Bowlin Roofing & Demolition began bringing down the two dilapidated houses at the corner of E Street and E. Center Street last week. The two-story houses have been on the city’s code enforcement radar for years due to issues such as high grass, trash around the buildings and vagrants living inside.

“The prior owner had an heir taking care of it, but she lived out of town and was doing it remotely,” said Melanie Adkins, code enforcement officer for the city. “The white building, vagrants were getting in it and it was obvious someone was staying there, trying to start a fire to stay warm. Trash was getting pretty bad and we asked them to board the windows up.”

Last year, the Eastern Eight Community Development Corporation purchased the two houses and now owns about an acre at the corner of E and Center. Another small white house on Center — adjacent to these two houses — was demolished more than a year ago and will tie into Eastern Eight’s plans for the entire property.


“We’ve got some really nice town house units going in on the property,” said Retha Patton, executive director of Eastern Eight, which is a nonprofit organization creating affordable housing solutions for the eight counties of Northeast Tennessee.

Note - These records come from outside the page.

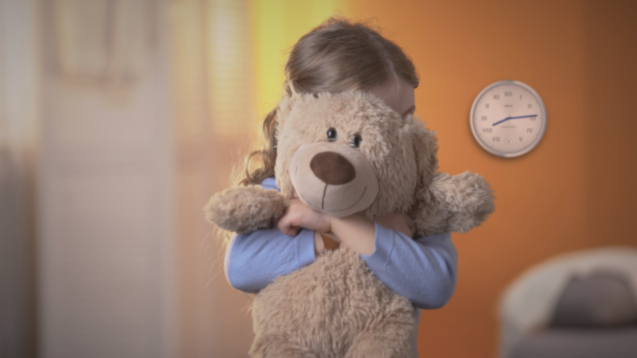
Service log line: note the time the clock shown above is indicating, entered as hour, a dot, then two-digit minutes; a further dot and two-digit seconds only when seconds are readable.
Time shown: 8.14
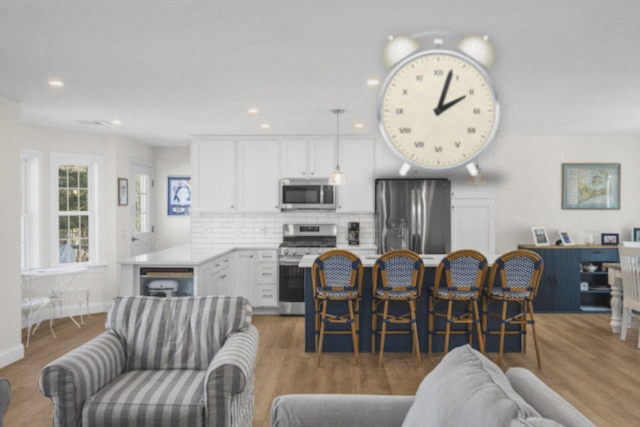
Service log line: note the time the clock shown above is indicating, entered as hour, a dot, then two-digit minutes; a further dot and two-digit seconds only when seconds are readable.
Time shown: 2.03
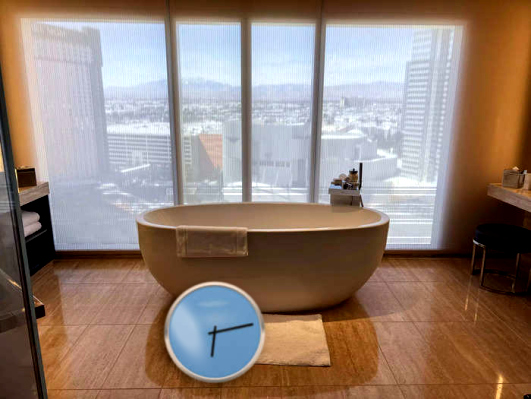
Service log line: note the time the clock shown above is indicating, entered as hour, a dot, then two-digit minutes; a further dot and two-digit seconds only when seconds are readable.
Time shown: 6.13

Its programs include homebuyer education, financial counseling, mortgage pre-approval, continuing homeowner education and foreclosure prevention and counseling.

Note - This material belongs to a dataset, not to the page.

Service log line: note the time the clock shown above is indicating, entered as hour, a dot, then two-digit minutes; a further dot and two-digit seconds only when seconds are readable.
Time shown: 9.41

For the better part of two years, Eastern Eight has worked to bring 12 units to the property. Patton said the town houses will be two-story and include four three-bedroom units and eight two-bedroom units, targeting very low income families, seniors and veterans.

The total cost of the project is $1.43 million, which includes $500,000 from the Tennessee Housing Development Agency and $930,000 in matching funds.

Patton said the goal is to start construction by June and finish the units by the end of the year.

“(Two years) is about the normal length of the project, sad to say. We have to get grants for the construction to keep our rent low, and it takes time to get the grants lined up,” Patton said.

Eastern Eight has invested more than $1 million in single family houses throughout the Kingsport area, most notably four houses in the Riverview neighborhood during the HOPE VI redevelopment project, financing the 31 houses built along Sherwood and Hiwassee and building six houses in the Gibson Mill redevelopment area.

The nonprofit also has a 72-lot subdivision off Gravely Road currently under development — the Harmony Ridge neighborhood — with 10 homes built and an estimated economic impact of more than $8 million.

Lynn Tully, development services director for the city, said she expects the residents and businesses in Highland to be quite pleased with the results of Eastern Eight’s work.

“It’s one of the things that’s been a long time coming,” Tully said of the two houses. “This will be a much better outcome, and I think the neighborhood is going to be happy about it.”